Textauszug:
'''

“Troll”-RestaurierungSeekreuzer von “Gorch Fock”-Konstrukteur Harry Wustrau

Lasse Johannsen

 · 24.08.2023

Schmuckstück "Troll": Nach 14-jähriger Restaurierung ist der Seekreuzer von 1925 wieder eine Augenweide
Foto: YACHT/Nico Krauss
In 14-jähriger Restaurierung wurde der Seekreuzer “Troll” aus der Feder von Harry Wustrau gerettet. Die bewegende Geschichte eines schwimmenden Familienmitglieds

“‘Troll‘-Segeln macht glücklich!“ Brigitte Lehmann sitzt an der Pinne und strahlt mit der Sonne um die Wette. Es ist ein Segeltag wie aus dem Bilderbuch. Ein frischer Südwestwind weht der Besatzung entgegen, die sich, aus Arnis kommend, auf den Weg gemacht hat, die Schlei in Richtung Lindaunis aufzukreuzen.

Dabei ist „Troll“ wahrlich keine Kreuzmaschine. Der Spitzgatter lief 1925 auf der Kieler „Reichswerft“ vom Stapel, so hieß die vormalige Kaiserliche Werft im Baujahr und war von ihrem Konstrukteur, dem Marinebaurat Harry Wustrau, der dort die Yachtbauabteilung leitete, für komfortables Fahrtensegeln entwickelt worden. Dass der Seekreuzer von seiner Eignerfamilie Lehmann bald hundert Jahre später noch genau dafür genutzt wird und dabei aussieht, als liege der Stapellauf eher hundert Tage zurück, ist eine Geschichte, die viel von Glück, viel mehr aber noch von Fleiß, Durchhaltevermögen, Opferbereitschaft und tiefer Zuneigung erzählt.

'''

Ziel der Aufgabe:
Zitiere den Text über die Restaurierung des Seekreuzers „Troll“ vollständig und wortgetreu. Die folgenden Datensätze stammen aus einer anderen Quelle.

(Gespeicherte Dateneinträge)
'''

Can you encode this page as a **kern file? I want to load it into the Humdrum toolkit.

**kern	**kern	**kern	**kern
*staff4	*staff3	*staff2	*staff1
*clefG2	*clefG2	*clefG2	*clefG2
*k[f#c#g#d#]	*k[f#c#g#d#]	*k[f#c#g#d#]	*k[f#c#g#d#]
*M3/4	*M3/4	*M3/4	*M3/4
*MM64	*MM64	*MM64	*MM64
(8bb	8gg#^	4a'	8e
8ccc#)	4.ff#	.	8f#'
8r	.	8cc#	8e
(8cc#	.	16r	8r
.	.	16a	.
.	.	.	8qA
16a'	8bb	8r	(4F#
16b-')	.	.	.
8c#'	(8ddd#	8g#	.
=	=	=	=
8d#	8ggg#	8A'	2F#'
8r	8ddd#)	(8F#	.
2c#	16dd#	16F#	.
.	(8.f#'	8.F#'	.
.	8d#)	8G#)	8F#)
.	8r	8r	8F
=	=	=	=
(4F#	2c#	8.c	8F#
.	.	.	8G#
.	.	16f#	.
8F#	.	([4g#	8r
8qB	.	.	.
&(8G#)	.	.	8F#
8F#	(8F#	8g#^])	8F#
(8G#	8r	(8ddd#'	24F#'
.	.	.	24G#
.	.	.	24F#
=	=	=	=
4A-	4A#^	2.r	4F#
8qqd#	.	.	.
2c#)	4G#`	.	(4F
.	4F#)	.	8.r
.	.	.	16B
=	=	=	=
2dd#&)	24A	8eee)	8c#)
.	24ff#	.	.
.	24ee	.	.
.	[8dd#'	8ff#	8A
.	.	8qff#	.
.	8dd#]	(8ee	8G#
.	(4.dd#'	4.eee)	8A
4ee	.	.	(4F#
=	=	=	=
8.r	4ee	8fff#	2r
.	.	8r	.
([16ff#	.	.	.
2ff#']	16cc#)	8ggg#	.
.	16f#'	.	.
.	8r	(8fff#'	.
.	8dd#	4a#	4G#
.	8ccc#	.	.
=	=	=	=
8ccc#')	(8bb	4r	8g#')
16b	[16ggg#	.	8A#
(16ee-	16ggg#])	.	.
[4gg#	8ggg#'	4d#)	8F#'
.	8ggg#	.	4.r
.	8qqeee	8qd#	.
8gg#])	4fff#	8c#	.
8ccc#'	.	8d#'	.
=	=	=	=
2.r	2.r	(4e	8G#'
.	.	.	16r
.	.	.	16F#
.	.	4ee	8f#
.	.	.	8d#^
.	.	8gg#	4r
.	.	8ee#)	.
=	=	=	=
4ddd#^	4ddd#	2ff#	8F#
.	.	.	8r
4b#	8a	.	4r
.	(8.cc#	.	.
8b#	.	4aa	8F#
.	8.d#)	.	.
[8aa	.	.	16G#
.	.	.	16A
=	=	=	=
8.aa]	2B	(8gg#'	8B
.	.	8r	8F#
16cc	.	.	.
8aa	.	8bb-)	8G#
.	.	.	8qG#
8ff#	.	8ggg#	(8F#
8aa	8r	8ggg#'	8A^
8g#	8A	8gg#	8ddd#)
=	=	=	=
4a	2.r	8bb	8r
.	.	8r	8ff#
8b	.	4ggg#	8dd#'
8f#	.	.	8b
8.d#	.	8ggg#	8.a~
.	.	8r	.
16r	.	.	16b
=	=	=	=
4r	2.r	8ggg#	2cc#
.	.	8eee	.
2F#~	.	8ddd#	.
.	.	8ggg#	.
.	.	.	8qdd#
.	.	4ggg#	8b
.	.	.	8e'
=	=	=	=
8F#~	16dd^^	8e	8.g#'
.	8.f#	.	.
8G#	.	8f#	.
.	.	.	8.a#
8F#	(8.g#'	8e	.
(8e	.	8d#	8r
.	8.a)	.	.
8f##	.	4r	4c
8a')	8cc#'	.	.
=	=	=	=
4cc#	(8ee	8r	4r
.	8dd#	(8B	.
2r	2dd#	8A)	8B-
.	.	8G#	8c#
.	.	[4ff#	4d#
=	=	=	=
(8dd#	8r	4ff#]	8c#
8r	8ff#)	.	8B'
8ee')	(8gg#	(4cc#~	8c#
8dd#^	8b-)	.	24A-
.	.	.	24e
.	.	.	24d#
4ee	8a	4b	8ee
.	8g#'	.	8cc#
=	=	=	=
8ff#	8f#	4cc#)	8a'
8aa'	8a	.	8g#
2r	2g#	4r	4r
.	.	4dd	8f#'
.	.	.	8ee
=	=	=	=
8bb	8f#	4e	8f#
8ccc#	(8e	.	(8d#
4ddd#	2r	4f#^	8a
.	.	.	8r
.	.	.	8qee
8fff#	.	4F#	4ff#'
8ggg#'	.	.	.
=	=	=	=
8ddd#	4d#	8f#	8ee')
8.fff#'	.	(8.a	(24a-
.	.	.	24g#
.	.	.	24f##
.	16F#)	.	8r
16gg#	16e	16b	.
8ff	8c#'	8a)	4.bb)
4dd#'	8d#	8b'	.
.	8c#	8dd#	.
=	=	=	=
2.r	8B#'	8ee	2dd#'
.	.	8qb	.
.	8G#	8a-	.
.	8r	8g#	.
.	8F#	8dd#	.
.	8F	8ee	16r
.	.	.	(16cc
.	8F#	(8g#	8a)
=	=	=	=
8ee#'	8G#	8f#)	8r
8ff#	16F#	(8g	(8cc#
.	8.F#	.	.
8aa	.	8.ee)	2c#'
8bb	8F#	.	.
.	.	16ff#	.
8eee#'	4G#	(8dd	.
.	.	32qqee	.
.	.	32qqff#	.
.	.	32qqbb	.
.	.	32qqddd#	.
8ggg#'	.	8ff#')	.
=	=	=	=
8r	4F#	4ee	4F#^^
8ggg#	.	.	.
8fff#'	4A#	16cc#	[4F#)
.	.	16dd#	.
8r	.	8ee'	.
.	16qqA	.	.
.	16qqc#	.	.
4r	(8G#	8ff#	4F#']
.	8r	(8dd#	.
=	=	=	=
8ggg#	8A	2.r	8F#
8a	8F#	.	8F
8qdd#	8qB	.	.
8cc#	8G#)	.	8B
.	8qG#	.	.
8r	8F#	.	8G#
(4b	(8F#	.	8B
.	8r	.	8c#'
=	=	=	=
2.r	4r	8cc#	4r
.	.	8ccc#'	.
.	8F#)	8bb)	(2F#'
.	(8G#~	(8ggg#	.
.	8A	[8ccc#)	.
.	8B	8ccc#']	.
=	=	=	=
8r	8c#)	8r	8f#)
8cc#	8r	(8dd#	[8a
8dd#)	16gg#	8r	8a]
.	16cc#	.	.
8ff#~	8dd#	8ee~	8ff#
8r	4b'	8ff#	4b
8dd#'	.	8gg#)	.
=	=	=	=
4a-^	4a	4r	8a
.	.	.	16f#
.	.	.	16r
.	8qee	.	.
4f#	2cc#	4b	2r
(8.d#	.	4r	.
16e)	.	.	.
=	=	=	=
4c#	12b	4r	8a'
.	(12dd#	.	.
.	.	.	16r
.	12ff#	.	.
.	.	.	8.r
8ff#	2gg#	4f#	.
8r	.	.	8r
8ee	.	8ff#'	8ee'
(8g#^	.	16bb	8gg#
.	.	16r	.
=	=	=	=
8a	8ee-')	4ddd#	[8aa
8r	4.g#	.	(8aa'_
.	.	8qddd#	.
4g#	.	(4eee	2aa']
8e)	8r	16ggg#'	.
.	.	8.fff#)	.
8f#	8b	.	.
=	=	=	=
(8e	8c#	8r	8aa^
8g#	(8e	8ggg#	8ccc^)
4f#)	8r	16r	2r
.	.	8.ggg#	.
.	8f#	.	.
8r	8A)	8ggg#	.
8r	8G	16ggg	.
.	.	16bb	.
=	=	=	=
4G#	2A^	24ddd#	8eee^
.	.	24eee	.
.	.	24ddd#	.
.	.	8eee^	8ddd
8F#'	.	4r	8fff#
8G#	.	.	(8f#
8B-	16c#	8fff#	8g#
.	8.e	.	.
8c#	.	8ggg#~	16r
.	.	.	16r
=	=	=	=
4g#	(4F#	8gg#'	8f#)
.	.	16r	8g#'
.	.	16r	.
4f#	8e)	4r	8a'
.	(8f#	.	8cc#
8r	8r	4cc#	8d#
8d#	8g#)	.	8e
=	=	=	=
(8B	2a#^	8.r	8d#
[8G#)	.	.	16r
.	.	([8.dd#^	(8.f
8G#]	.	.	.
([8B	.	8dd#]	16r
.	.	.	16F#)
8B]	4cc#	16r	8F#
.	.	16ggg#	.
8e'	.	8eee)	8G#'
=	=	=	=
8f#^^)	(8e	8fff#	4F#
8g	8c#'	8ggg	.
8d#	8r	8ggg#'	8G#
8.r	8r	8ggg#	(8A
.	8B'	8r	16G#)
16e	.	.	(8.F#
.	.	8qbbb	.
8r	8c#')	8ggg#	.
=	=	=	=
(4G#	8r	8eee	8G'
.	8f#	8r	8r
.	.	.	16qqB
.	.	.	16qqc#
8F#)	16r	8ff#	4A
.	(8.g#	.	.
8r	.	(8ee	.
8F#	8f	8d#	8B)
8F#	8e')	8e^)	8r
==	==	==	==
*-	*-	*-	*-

'''

Lösung der Aufgabe:
“Troll”-RestaurierungSeekreuzer von “Gorch Fock”-Konstrukteur Harry Wustrau

Lasse Johannsen

 · 24.08.2023

Schmuckstück "Troll": Nach 14-jähriger Restaurierung ist der Seekreuzer von 1925 wieder eine Augenweide
Foto: YACHT/Nico Krauss
In 14-jähriger Restaurierung wurde der Seekreuzer “Troll” aus der Feder von Harry Wustrau gerettet. Die bewegende Geschichte eines schwimmenden Familienmitglieds

“‘Troll‘-Segeln macht glücklich!“ Brigitte Lehmann sitzt an der Pinne und strahlt mit der Sonne um die Wette. Es ist ein Segeltag wie aus dem Bilderbuch. Ein frischer Südwestwind weht der Besatzung entgegen, die sich, aus Arnis kommend, auf den Weg gemacht hat, die Schlei in Richtung Lindaunis aufzukreuzen.

Dabei ist „Troll“ wahrlich keine Kreuzmaschine. Der Spitzgatter lief 1925 auf der Kieler „Reichswerft“ vom Stapel, so hieß die vormalige Kaiserliche Werft im Baujahr und war von ihrem Konstrukteur, dem Marinebaurat Harry Wustrau, der dort die Yachtbauabteilung leitete, für komfortables Fahrtensegeln entwickelt worden. Dass der Seekreuzer von seiner Eignerfamilie Lehmann bald hundert Jahre später noch genau dafür genutzt wird und dabei aussieht, als liege der Stapellauf eher hundert Tage zurück, ist eine Geschichte, die viel von Glück, viel mehr aber noch von Fleiß, Durchhaltevermögen, Opferbereitschaft und tiefer Zuneigung erzählt.